When we spoke six months ago, you anticipated that when the recovery picked up, food prices would surge and so would oil prices, as was the case in 2007-2008. You said that was due to the fact that we had reached peak oil pro-capita. It seems you were right. Do you sense that we will face the same crisis again?
I don't know when it's going to hit, but it's going faster than I thought. Every time that we try to grow at the same rate as before July 2008, oil prices will surge and when it will hit 150$ a barrel, the system will collapse again.
Since we last talked, the International Energy Agency put out its 2010 energy report in December and, for the first time, they acknowledged that we probably hit peak global oil in 2006 at 70 million barrels a day – it was a big story, but no one really covered it.
They said in 2006, we likely hit peak oil at 70 million barrels and in order to even maintain a plateau at 69 million, we’d have to put in $8 trillion to get the remaining oil out, use all fields that are there and find new ones. The reason we hit this last year was peak oil per capita, which occurred 30 years ago.
If you put them together, this is an end game - no one can predict exactly when, but at the end point you have to say that it’s the end of the second industrial revolution.
Before people thought banks were too big to fail and they failed. Now they have to deal with the idea of an industrial revolution too big to fail, but that is failing.

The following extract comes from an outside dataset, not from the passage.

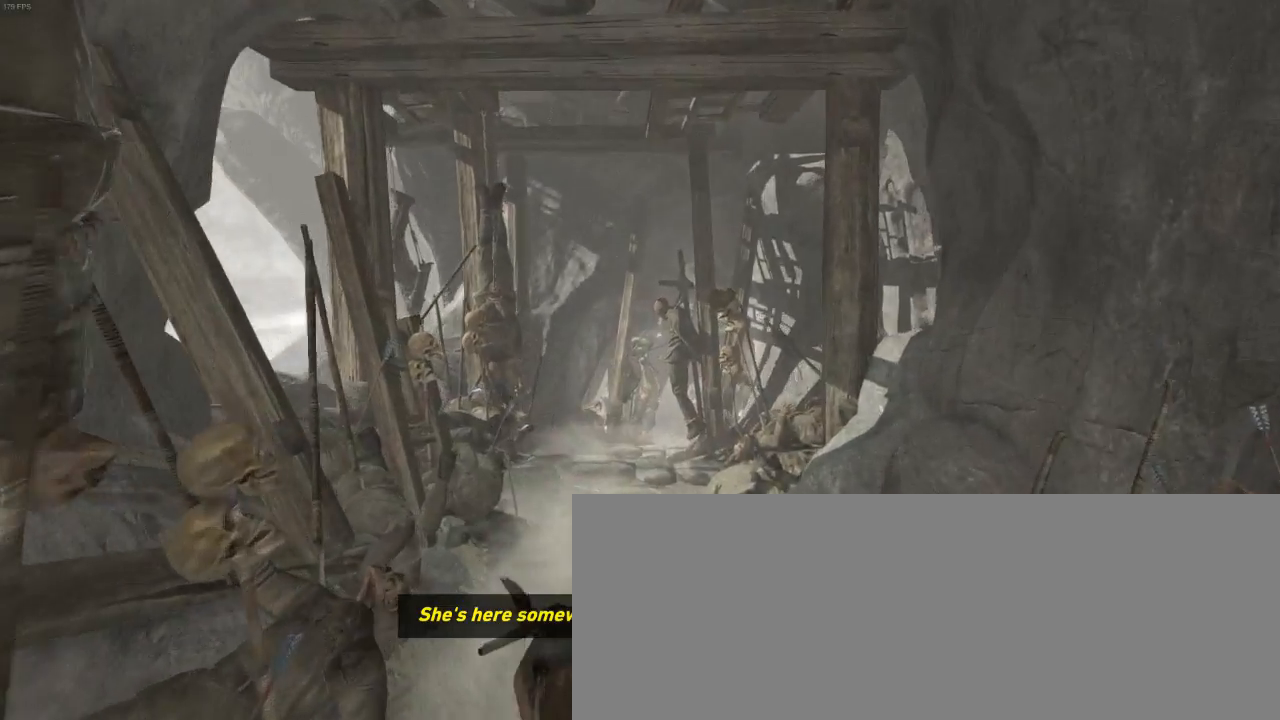
{"keys": ["z"], "mouse": [], "events": [[33, "shift", "up"], [166, "shift", "down"], [233, "shift", "up"], [333, "shift", "down"], [433, "shift", "up"]]}
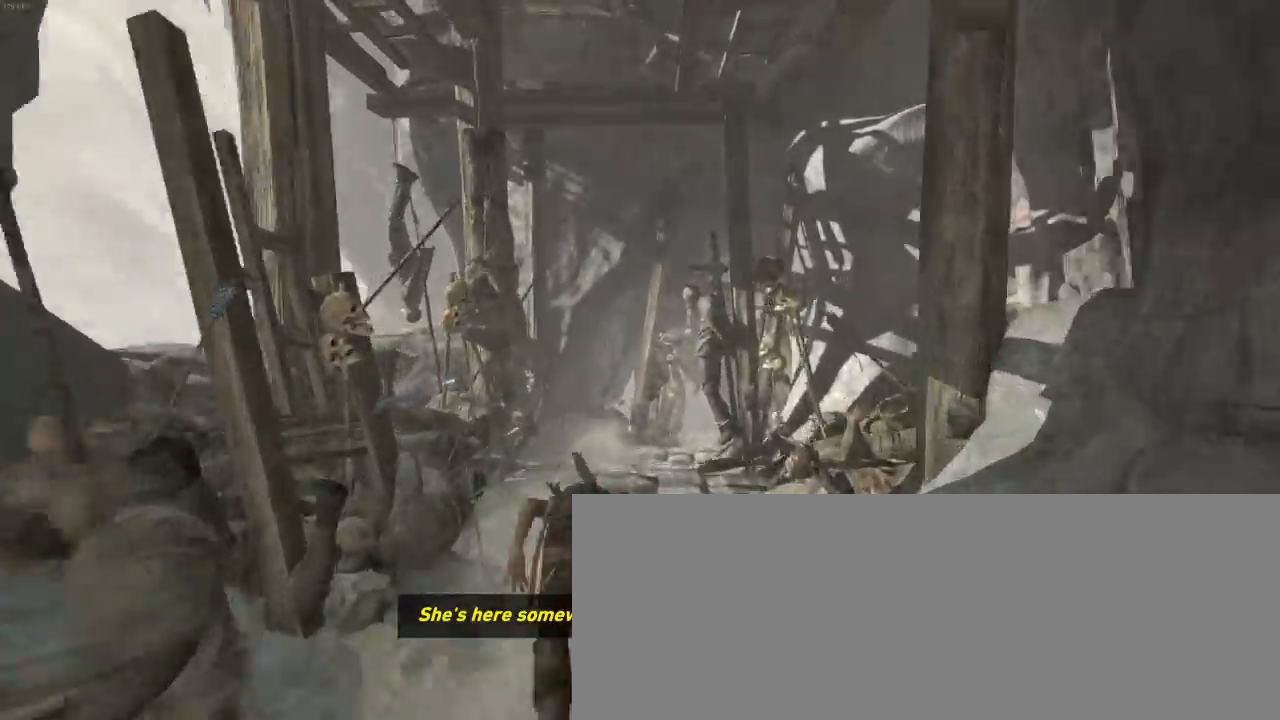
{"keys": ["z"], "mouse": [], "events": [[100, "shift", "down"], [200, "shift", "up"], [333, "shift", "down"], [466, "shift", "up"]]}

I don’t know when oil prices will rise to $140 or $150 a barrel again, but it’s going up very quickly. There’s no way to breach this with developing countries moving huge amounts of demand into the system and Europe and the US feeding in.
It’s over – I don’t mean it’s over tomorrow morning, it’s the beginning of a long end game that will stretch out over years and years. It’s a dangerous period: just look at food prices and raw materials, it all depends on oil.
This week European leading trade associations and consumers are joining forces to ask the EU leaders meeting on Friday, and the European Commission, to come up with a comprehensive legislative program for a five-pillar post carbon strategy to precisely engage in the third industrial revolution. What’s the strategy? Why Europe?
We know we have to go to renewables – we have 191 million buildings that can be converted to power plants in the EU, which will start a construction boom and create millions of jobs [The first two pillars]
We know we have to store these energies – hydrogen is the most universal – and share them, meaning we have to put internet technology on the shelf, which will cost about €1 trillion in the EU [The third and fourth pillars].
And we have to plug-in transport, in order to keep the logistics and build a seamless market [the fifth pillar].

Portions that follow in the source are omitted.